You’ve heard the story before: U.S. factories move to China, jobs are lost, whole towns shattered. But lately, things are shifting: Chinese ventures in the United States have spiked.
In 2014, Chinese companies invested more than $12 billion in projects in the U.S, including a handful of big investments in manufacturing. That’s up from about 0 in the mid-2000s.
This shift is obvious in Dayton, Ohio, where a Chinese auto-glass maker is taking over a former General Motors plant, a cavernous building that was left behind when GM closed up manufacturing operations at its Moraine plant in 2008.
Fuyao Glass America, a subsidiary of one of China’s biggest auto-glass makers, bought almost half of the old plant about one year ago, and announced it would be bringing manufacturing operations — along with 800 jobs — to the area. Recently, the number of jobs nearly doubled to more than 1,500.
The former GM Moraine plant was the subject of an HBO documentary, “The Last Truck,” about the workers who lost their jobs in 2008.
Rebecca Ruan-O’Shaughnessy, one of the first employees of Fuyao Glass America, says employees got the keys to the giant maze of a building in July.
“We didn’t know where to come in,” she says. “We just see this big building and had no idea how to get in.”
Just a few years ago, Dayton’s economy was in shards, and the Moraine plant stood as a sometimes painful symbol of the past. Now, a mix of Chinese and American workers are set up at tables and chairs that Fuyao repurposed from GM’s leftovers.
Ruan-O’Shaughnessy opens the door to a classroom filled with dozens of attentive workers in safety vests. It’s the first day for the first 40 production workers, who were hired through a temp agency.
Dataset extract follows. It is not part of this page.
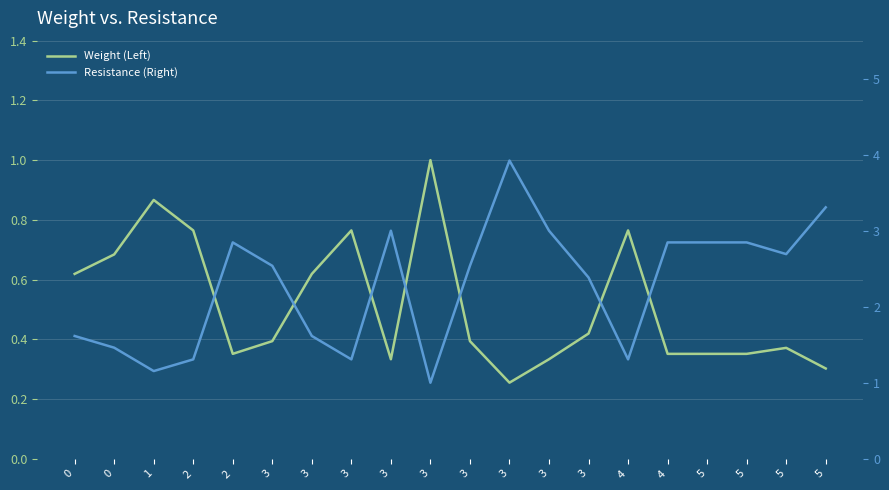

What is the average value of the Resistance (Right) series?

2.3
She says the company already has had 1,800 applications just for temp jobs here that could turn into permanent, full-time jobs with benefits after 90 days.
Sitting in a bare office, John Gauthier, the president of Fuyao Glass America, says the symbolism is clear: The recession is in the rear-view mirror for this company town.
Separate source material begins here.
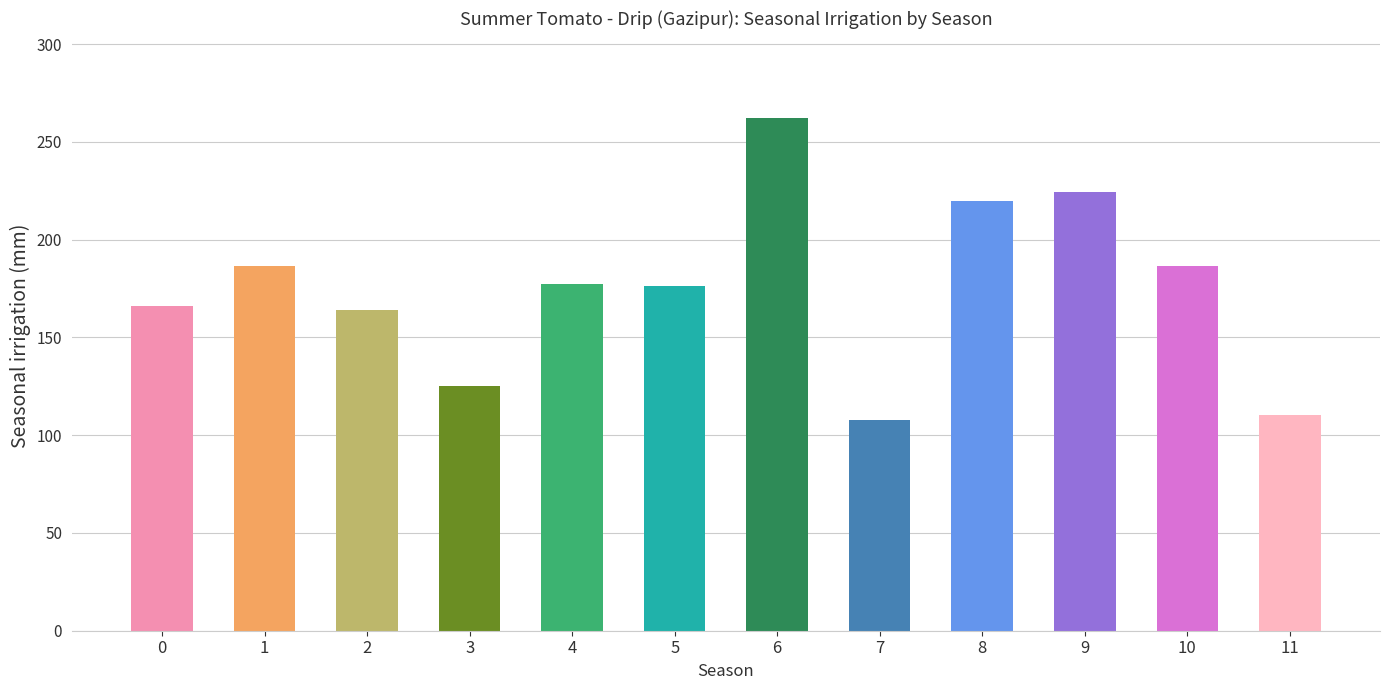

Between 6 and 1, which is larger?

6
John Gauthier, president of Fuyao Glass America, gestures towards a chart of leadership positions still to be filled at the company.
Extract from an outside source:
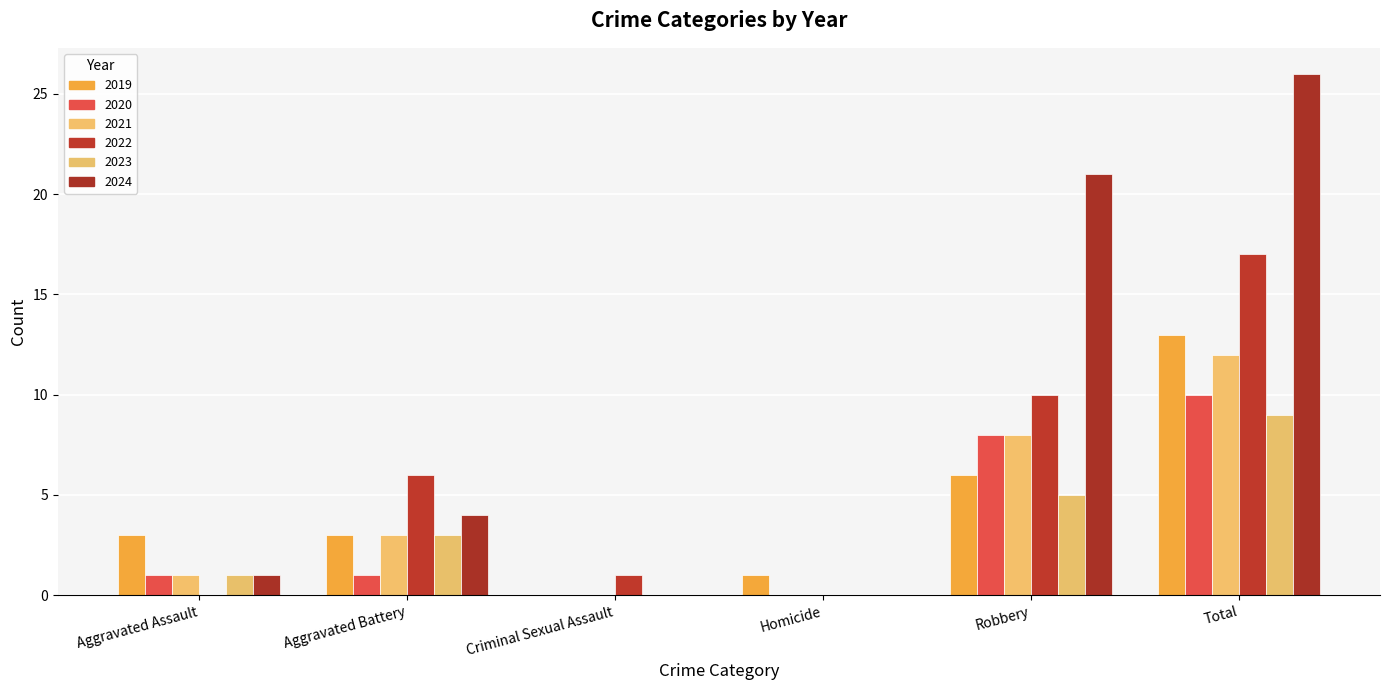

True or false: 2023 has a value of 3 at Aggravated Battery.

True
“It means something to us here, to be able to come here and reoccupy this [and] bring this factory back to life,” Gauthier says. He moved from Mt. Zion, Illinois, where he was the manager of a glass plant that’s also been acquired by Fuyao and will remain open as a supplier to this plant.
But this Midwestern story also reflects a trend: Chinese companies are opening up shops from Texas to Indiana, with more on the way. Experts say that’s partly because wages are on the rise in China — but in the United States, real wages for manufacturing workers have been in steady decline, particularly in the case of auto-parts workers.
Thilo Hanemann is the research director at the Rhodium Group, a research firm in New York. He says China is also less dependent on cheap labor in general.
“The growth model in China is changing very rapidly and so companies are moving from low value-added goods, [such as] socks and underwear, towards more advanced goods and services,” he says.
So Chinese companies need more of the kinds of skilled labor available in the United States. Plus, they want to be close to their customers — in this case, U.S. automakers. Between that and changes in U.S. and Chinese policy, companies like Fuyao calculate they can actually cut costs in the long run by setting up here.
Mike Fullenkamp, a supervisor at Fuyao, takes me outside the plant on a golf cart. He says not long ago, this place looked bad — a parking lot with cracked cement, overgrown with weeds.
“The guards said they used to see a bunch of coyotes running across and all that,” he says. “We’ll probably still see that, but we’re trying to tame them down a little bit. Let ’em know it’s our home now instead of theirs.”
Fullenkamp says the company hopes to have nearly 20 lines up-and-running, shaping and finishing glass for almost all the major auto makers, by 2018. At five o’clock, the workers on their first day file out to their vehicles and drive off, looking ahead through glass that could, soon enough, be made in Dayton.